What Is Cardiac Arrest?

When it comes to heart problems, there are many different medical conditions that fall under this umbrella term. Stroke, cardiovascular disease, heart attack, arrhythmias, the list goes on (via National Heart, Lung, and Blood Institute). As a result, it can be hard to understand the difference between them all. Let's start by clarifying one condition in particular — cardiac arrest.

Cardiac arrest is responsible for the death of up to 450,000 people annually across the country, reports the National Heart, Lung, and Blood Institute. As per the American Heart Association (AHA), sudden cardiac arrest is different from a heart attack. The condition is characterized by the abrupt stopping of the heart due to an arrhythmia, or irregular heartbeat. Without blood flow to our most essential organs, death is often imminent in 90% of people who experience out-of-hospital cardiac arrest (via National Heart, Lung, and Blood Institute). Experts at Johns Hopkins Medicine note that there are not always symptoms precipitating sudden cardiac arrest. In some cases, however, individuals may experience dizziness, chest pain, shortness of breath, nausea, heart palpitations, or may be unresponsive due to loss of consciousness.

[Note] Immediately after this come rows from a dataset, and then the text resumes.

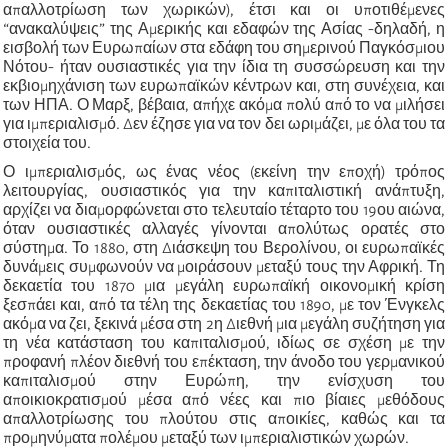
απαλλοτρίωση των χωρικών), έτσι και οι υποτιθέμενες
“ανακαλύψεις” της Αμερικής και εδαφών της Ασίας -δηλαδή, η
εισβολή των Ευρωπαίων στα εδάφη του σημερινού Παγκόσμιου
Νότου- ήταν ουσιαστικές για την ίδια τη συσσώρευση και την
εκβιομηχάνιση των ευρωπαϊκών κέντρων και, στη συνέχεια, και
των ΗΠΑ. Ο Μαρξ, βέβαια, απήχε ακόμα πολύ από το να μιλήσει
για ιμπεριαλισμό. Δεν έζησε για να τον δει ωριμάζει, με όλα του τα
στοιχεία του.
Ο ιμπεριαλισμός, ως ένας νέος (εκείνη την εποχή) τρόπος
λειτουργίας, ουσιαστικός για την καπιταλιστική ανάπτυξη,
αρχίζει να διαμορφώνεται στο τελευταίο τέταρτο του 19ου αιώνα,
όταν ουσιαστικές αλλαγές γίνονται απολύτως ορατές στο
σύστημα. Το 1880, στη Διάσκεψη του Βερολίνου, οι ευρωπαϊκές
δυνάμεις συμφωνούν να μοιράσουν μεταξύ τους την Αφρική. Τη
δεκαετία του 1870 μια μεγάλη ευρωπαϊκή οικονομική κρίση
ξεσπάει και, από τα τέλη της δεκαετίας του 1890, με τον Ένγκελς
ακόμα να ζει, ξεκινά μέσα στη 2η Διεθνή μια μεγάλη συζήτηση για
τη νέα κατάσταση του καπιταλισμού, ιδίως σε σχέση με την
προφανή πλέον διεθνή του επέκταση, την άνοδο του γερμανικού
καπιταλισμού στην Ευρώπη, την ενίσχυση του
αποικιοκρατισμού μέσα από νέες και πιο βίαιες μεθόδους
απαλλοτρίωσης του πλούτου στις αποικίες, καθώς και τα
προμηνύματα πολέμου μεταξύ των ιμπεριαλιστικών χωρών.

Treatment and prevention against cardiac arrest

Certain factors may increase one's likelihood of experiencing sudden cardiac arrest, such as a family medical history of the condition, drug or alcohol use, hypertension, high cholesterol, smoking, and certain nutritional deficiencies, amongst other risk factors, reports Johns Hopkins Medicine.

Immediate medical intervention is needed in the event that a person experiences cardiac arrest. After calling 911, the person will require CPR until emergency services arrive in order to boost circulation. Emergency responders will then use a defibrillator to shock the patient's heart back to its healthy rhythm. Conversely, bystanders may use an automated external defibrillator (AED) machine on the person in need. Often available in public places, the machine will issue an electric shock to the person's heart if needed after measuring their heart rhythm.

While experts highlight the importance of exercise and a healthy diet in protection against cardiac arrest, health experts also acknowledge the role that doctors play in prevention by being on the lookout for patient risk factors. "The first line of defense may likely be the primary care physician, whether an internist or family practitioner," Dr. Eric N. Prystowsky, Director of the Clinical Electrophysiology Laboratory at St. Vincent Hospital in Indiana, told Medscape.